Records from a dataset:
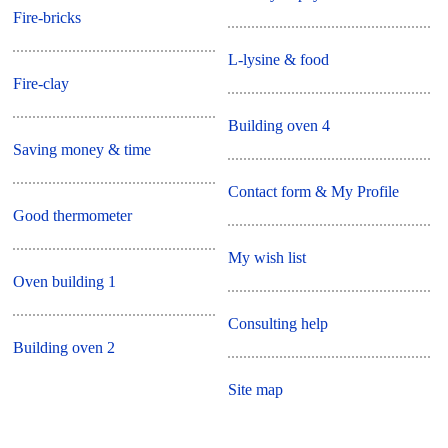
Fire-bricks
L-lysine & food
Fire-clay
Building oven 4
Saving money & time
Contact form & My Profile
Good thermometer
My wish list
Oven building 1
Consulting help
Building oven 2
Site map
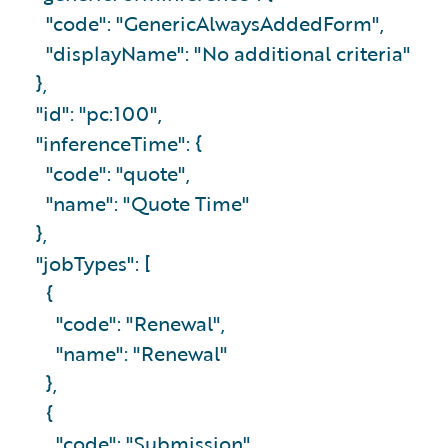
"code": "GenericAlwaysAddedForm",
"displayName": "No additional criteria"
},
"id": "pc:100",
"inferenceTime": {
"code": "quote",
"name": "Quote Time"
},
"jobTypes": [
{
"code": "Renewal",
"name": "Renewal"
},
{
"code": "Submission",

EXERCISE DIRECTIONS: Could you copy all of the entries above exactly, without the pictures?

WRITTEN SOLUTION:
Fire-bricks
L-lysine & food
Fire-clay
Building oven 4
Saving money & time
Contact form & My Profile
Good thermometer
My wish list
Oven building 1
Consulting help
Building oven 2
Site map
"code": "GenericAlwaysAddedForm",
"displayName": "No additional criteria"
},
"id": "pc:100",
"inferenceTime": {
"code": "quote",
"name": "Quote Time"
},
"jobTypes": [
{
"code": "Renewal",
"name": "Renewal"
},
{
"code": "Submission",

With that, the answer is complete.